Regulatory and coverage expansions further bolstered the company's market position. Personalis announced expanded Medicare coverage for the NeXT Personal test, now including monitoring of treatment response to neoadjuvant therapy in patients with specific types of breast cancer. Additionally, the coverage now supports immunotherapy monitoring for patients with late-stage solid tumors. This expansion marks a notable milestone, enhancing the test's applicability across diverse treatment settings.

Internationally, Personalis received Class A CE-IVD marking for its blood collection kits under the European Union’s In Vitro Diagnostic Regulation. This approval permits the use of these kits in clinical trials across the EU and Great Britain, supporting the company's broader genomic analysis initiatives, including Minimal Residual Disease testing.

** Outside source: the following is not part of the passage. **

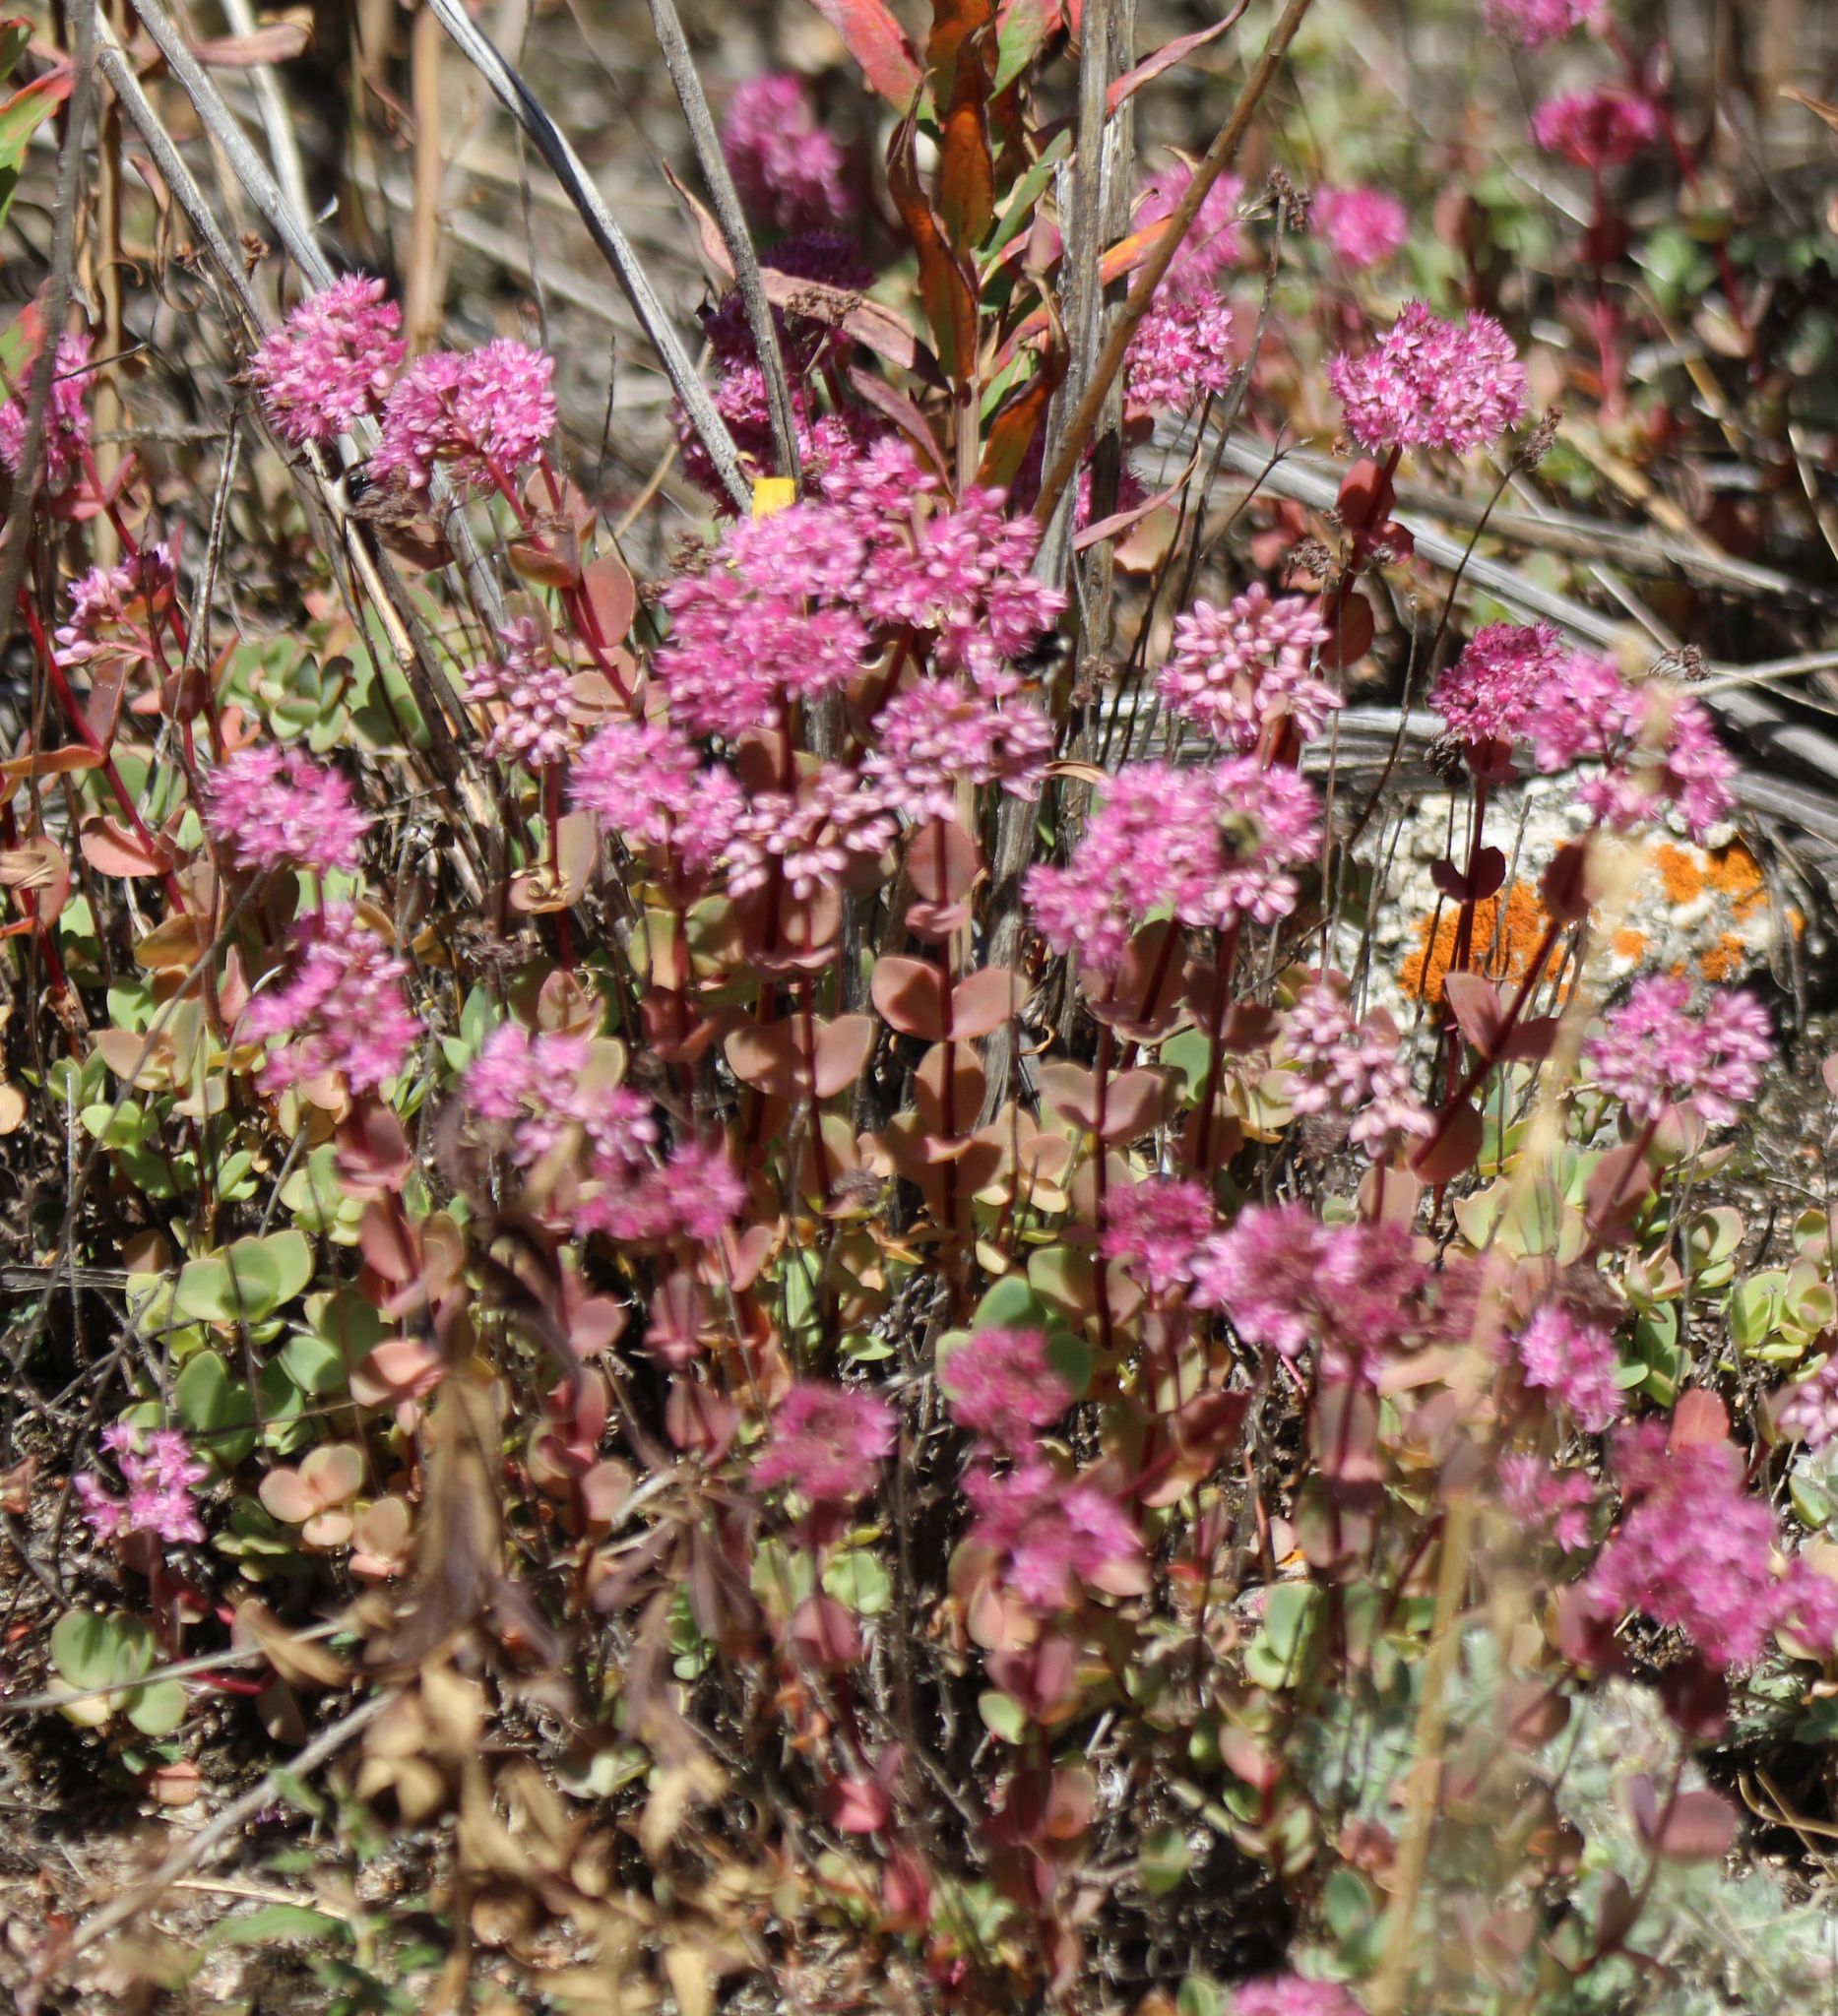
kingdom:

Corporate governance activities also proceeded recently, with Personalis holding its 2026 annual meeting of stockholders virtually. A quorum was established with 87.76% of outstanding shares represented. Despite these operational advances, BTIG, an analyst firm, adjusted its price target for Personalis from $13 to $11. The firm maintained a Buy rating, reflecting broader sector valuation considerations that may impact investor sentiment.

Risks

  • BTIG adjusted its price target for Personalis from $13 to $11, citing broader sector valuation considerations that may indicate market skepticism or pressure on stock performance.
  • The stock is trading near its 52-week high with analysis suggesting it may be overvalued relative to fair value, posing potential downside risk for investors.
  • Executive stock sales, while conducted under a pre-arranged plan, may signal internal liquidity needs or profit-taking, potentially influencing market perception of the stock's near-term trajectory.